JSON::PP ships with Perl, so no install is needed; decode_json turns JSON text into ordinary Perl data (a hash ref here), and Perl's automatic numeric context lets += 1 increment age with no casting. The default encode_json would emit keys in hash order, which is randomized, so the object form JSON::PP->new->canonical is used to sort keys for a stable result. The faster XS-backed JSON::XS (or the Cpanel::JSON::XS it descends from) shares this exact API.

Raku
use JSON::Fast;

my $src = '{"name":"ada","age":36}';

# Parse: from-json returns a Raku Hash of native values.
my %doc = from-json($src);
%doc<age> += 1;

# Produce: :sorted-keys orders the keys, :!pretty keeps it on one line.
say to-json(%doc, :sorted-keys, :!pretty);

Raku reaches for the JSON::Fast module (the de-facto standard, a fast drop-in for JSON::Tiny): from-json parses JSON text into native Raku values - here a Hash - and %doc<age> += 1 increments in place. By default to-json pretty-prints over several lines, so :!pretty collapses it to one line, and :sorted-keys orders the keys for a deterministic {"age":37,"name":"ada"}. The whole round-trip is two library calls plus a single field update.

Rust
// Uses the serde_json crate: cargo add serde_json
use serde_json::{json, Value};

fn main() {
    let src = r#"{"name":"ada","age":36}"#;

    // Parse into an untyped serde_json Value tree.
    let mut doc: Value = serde_json::from_str(src).unwrap();

    // Bump age; as_i64 reads the number, then overwrite the field.
    let age = doc["age"].as_i64().unwrap();
    doc["age"] = json!(age + 1);

    // Produce: serde_json's default Map is a BTreeMap, so keys sort.
    println!("{}", serde_json::to_string(&doc).unwrap());
}

Rust's JSON lives in the external serde_json crate. from_str parses into an untyped Value enum; indexing doc["age"] and .as_i64() reads the number as an Option (here .unwrap()'d), and the json! macro builds the replacement value. By default serde_json backs objects with a BTreeMap, so serialization sorts keys automatically - enabling the preserve_order feature would instead keep input order. For a known schema you would #[derive(Serialize, Deserialize)] a struct rather than poke at a Value.

Python
import json

src = '{"name":"ada","age":36}'

# Parse: a JSON string becomes a dict of native Python values.
doc = json.loads(src)
doc["age"] += 1

# Produce: sort_keys + compact separators give deterministic output.
print(json.dumps(doc, separators=(",", ":"), sort_keys=True))

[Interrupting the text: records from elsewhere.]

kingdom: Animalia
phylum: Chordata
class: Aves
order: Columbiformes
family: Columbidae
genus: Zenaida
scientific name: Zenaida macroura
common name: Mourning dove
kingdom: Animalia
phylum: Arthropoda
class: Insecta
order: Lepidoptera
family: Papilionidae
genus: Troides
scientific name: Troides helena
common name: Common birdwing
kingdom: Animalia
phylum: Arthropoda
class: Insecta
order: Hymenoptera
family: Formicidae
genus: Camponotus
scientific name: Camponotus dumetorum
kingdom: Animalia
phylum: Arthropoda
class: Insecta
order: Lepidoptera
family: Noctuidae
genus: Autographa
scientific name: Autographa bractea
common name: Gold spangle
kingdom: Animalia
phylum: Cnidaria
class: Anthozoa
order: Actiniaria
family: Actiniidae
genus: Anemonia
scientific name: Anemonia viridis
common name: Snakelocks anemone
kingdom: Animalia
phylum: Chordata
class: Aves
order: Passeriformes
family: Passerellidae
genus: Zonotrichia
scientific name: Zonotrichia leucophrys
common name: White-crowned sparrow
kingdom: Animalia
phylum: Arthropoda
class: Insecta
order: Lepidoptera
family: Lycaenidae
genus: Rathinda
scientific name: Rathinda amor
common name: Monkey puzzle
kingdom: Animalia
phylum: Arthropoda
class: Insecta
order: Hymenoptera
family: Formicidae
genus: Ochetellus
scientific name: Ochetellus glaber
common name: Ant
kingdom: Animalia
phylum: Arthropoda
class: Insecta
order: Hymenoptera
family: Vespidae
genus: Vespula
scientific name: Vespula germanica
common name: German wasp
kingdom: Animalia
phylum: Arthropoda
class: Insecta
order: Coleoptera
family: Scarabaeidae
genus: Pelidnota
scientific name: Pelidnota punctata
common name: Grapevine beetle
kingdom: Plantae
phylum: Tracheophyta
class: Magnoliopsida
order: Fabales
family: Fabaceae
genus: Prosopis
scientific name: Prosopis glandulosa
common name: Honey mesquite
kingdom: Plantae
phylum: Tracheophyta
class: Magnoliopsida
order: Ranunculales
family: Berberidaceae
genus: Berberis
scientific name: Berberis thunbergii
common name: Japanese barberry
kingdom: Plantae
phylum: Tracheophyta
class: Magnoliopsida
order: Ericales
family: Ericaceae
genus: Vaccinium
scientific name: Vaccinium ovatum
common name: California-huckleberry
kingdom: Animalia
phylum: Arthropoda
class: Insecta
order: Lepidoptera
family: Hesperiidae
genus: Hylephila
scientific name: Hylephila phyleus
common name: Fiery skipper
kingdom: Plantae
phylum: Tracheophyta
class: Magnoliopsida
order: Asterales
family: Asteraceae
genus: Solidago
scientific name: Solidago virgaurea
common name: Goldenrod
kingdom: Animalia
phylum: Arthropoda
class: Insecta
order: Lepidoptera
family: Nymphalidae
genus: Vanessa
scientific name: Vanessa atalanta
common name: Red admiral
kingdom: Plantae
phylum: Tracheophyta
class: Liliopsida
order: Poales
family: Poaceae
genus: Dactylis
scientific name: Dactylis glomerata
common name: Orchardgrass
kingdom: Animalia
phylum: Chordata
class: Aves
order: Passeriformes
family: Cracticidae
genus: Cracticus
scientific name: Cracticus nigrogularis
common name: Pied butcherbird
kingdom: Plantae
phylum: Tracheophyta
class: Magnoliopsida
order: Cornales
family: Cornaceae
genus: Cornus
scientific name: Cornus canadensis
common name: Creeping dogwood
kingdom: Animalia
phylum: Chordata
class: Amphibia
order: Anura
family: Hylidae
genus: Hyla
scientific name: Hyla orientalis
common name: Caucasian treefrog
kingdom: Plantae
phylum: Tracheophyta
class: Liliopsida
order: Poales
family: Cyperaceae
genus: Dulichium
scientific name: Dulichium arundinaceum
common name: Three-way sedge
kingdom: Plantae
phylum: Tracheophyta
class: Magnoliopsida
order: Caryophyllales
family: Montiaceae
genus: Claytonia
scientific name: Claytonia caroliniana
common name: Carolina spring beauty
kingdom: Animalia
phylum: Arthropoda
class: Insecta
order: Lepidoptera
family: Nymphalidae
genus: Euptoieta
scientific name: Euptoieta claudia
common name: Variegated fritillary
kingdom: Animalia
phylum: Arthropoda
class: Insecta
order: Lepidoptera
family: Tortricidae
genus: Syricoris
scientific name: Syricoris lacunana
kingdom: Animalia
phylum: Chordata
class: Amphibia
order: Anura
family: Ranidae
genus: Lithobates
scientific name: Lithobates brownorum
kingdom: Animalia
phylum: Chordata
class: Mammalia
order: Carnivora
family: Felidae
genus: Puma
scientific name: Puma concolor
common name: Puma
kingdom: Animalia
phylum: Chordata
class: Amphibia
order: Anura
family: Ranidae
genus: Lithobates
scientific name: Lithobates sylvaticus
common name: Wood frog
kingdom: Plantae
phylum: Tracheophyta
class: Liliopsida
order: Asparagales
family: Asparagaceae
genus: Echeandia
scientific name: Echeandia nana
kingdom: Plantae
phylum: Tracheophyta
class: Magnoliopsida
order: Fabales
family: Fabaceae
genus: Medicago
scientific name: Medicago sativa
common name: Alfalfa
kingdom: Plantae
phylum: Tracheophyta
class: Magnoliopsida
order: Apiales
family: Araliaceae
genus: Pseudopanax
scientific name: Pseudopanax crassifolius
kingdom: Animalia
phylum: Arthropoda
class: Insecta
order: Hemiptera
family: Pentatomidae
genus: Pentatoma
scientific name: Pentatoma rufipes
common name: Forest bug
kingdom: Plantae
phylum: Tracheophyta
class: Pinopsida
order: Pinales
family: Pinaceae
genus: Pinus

Python's json module is standard and effortless: json.loads turns the text into a dict of native values, and doc["age"] += 1 increments the integer directly. json.dumps serializes back, where sort_keys=True orders the keys and separators=(",", ":") strips the default spaces for compact output. This three-line round-trip is the baseline the library-based languages here are measured against.